Bindung hat sich im Laufe der Evolution als vorteilhaftes Verhaltenssystem herausgebildet, das den Säugling und das Pflegetier (im Regelfall das Muttertier) miteinander verbindet. Das Jungtier erhält Schutz und Sicherheit, die Mutter sorgt für das Kind und bietet Zärtlichkeit und Nähe. Wie Bowlby (1969, 1973) gefunden hat, ist dieses Verhaltenssystem mit einem zweiten verknüpft, dem Erkundungssystem. Das Jungtier kann in der Nähe des Bindungstieres explorieren und die Welt erkunden. Beim Menschen hat sich diese Kombination von Bindung und Exploration nicht nur gehalten, sondern noch größere Bedeutung als bei anderen Tieren erlangt.
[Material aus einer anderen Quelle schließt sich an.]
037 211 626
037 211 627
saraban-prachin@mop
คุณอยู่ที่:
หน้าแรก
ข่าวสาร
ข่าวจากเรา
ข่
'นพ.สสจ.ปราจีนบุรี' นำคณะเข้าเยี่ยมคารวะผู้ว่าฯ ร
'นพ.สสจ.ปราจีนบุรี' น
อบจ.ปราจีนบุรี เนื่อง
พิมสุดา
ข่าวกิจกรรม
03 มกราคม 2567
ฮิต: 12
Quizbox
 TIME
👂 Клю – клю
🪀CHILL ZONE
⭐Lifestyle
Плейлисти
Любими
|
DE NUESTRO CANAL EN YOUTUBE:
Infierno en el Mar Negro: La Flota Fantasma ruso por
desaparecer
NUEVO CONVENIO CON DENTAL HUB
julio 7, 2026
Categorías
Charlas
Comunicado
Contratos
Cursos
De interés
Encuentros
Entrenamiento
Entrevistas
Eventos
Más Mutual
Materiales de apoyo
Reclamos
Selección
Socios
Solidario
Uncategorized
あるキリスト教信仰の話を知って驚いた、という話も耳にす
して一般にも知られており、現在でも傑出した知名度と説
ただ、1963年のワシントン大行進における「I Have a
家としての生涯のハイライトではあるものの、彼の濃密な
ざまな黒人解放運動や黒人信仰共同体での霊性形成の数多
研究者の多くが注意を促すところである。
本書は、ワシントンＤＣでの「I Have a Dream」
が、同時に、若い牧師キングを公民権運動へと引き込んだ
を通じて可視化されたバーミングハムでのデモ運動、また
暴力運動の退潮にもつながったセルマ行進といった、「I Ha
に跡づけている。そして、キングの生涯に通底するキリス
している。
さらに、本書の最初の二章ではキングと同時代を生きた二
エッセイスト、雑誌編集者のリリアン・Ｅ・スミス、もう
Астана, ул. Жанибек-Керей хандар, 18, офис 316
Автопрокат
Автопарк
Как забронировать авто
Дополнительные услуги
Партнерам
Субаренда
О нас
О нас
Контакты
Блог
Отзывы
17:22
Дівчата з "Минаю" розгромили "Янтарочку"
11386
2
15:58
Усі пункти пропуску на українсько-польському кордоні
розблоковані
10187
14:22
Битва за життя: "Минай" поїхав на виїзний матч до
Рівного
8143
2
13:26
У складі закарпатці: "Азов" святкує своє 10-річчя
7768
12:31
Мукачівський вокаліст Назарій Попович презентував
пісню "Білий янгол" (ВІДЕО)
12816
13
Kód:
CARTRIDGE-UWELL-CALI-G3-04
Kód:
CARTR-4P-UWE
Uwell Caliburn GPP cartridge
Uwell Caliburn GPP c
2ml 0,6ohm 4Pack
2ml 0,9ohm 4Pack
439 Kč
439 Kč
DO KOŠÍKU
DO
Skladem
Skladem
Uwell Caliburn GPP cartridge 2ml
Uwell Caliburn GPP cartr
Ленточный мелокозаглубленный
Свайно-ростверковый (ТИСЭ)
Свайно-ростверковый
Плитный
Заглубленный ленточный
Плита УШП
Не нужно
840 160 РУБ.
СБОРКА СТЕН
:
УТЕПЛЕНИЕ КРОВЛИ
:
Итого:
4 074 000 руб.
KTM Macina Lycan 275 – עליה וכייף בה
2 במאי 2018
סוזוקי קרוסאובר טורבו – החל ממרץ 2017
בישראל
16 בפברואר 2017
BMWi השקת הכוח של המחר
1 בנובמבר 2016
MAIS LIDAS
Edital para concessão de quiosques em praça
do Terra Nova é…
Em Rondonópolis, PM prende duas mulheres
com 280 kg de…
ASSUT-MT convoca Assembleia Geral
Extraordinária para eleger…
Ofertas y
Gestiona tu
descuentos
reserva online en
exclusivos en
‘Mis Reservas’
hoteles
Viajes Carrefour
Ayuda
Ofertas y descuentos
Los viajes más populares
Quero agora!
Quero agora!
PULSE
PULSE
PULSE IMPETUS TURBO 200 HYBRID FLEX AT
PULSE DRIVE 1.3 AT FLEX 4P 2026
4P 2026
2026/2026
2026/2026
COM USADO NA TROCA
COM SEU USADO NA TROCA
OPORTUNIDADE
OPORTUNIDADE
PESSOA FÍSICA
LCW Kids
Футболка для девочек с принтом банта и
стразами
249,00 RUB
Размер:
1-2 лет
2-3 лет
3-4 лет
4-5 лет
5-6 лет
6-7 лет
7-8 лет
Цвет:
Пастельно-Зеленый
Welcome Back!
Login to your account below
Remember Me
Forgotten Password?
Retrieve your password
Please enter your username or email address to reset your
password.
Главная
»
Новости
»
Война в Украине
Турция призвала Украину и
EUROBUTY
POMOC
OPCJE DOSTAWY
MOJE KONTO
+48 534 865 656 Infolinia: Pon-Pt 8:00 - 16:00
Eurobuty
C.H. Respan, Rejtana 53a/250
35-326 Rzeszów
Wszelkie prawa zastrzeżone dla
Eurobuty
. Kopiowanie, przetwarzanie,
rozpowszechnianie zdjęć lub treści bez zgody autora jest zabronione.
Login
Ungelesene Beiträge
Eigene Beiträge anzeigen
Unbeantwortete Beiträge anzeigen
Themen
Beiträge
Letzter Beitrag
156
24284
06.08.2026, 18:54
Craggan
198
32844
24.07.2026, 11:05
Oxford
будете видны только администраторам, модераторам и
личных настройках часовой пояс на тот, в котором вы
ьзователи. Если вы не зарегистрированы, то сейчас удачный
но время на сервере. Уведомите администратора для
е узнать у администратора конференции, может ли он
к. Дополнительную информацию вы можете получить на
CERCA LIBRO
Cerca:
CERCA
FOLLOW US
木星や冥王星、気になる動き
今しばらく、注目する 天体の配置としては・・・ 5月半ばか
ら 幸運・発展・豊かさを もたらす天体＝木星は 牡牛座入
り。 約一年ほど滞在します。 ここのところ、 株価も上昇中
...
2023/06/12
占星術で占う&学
Die heutige Bindungsforschung konnte zeigen, dass sich die Art der frühkindlichen Bindung auf das gesamte weitere Leben auswirken kann. Davon wird in späteren Kapiteln noch die Rede sein. Hier sei nur noch angemerkt, dass Bindungsverhalten eine Universalie ist, die in allen Kulturen auftritt. Kein Wunder, denn Bindung ist tief in unserer Evolution verankert.

5.2 Geschlecht

Lange Zeit wurde in der Psychologie die Auffassung favorisiert, dass Geschlechtsunterschiede bei Interessen, Persönlichkeitsmerkmalen und Handlungsmerkmalen nicht angeboren, sondern anerzogen bzw. sozialisiert seien. Die Geschlechtsrollen würden kulturell festgelegt, weil sie sich in der Gesellschaft als nützlich erweisen, und die Kinder würden durch Nachahmung und Verstärkungslernen (Belohnung des erwünschten Verhaltens) die jeweilige Geschlechtsrolle übernehmen. Evolutionsbiologen und -psychologen können aber zeigen, dass Geschlechtsunterschiede schon vor dem Homo sapiens bei den Vorfahren des Menschen etabliert sind, mehr noch, dass sie sich bei Tieren (z. B. Vögeln und Säugetieren) im Gehirn manifestieren. Die Gehirne der Geschlechter zeigen Unterschiede. Deshalb spricht man auch von Geschlechtsdimorphismus des Gehirns.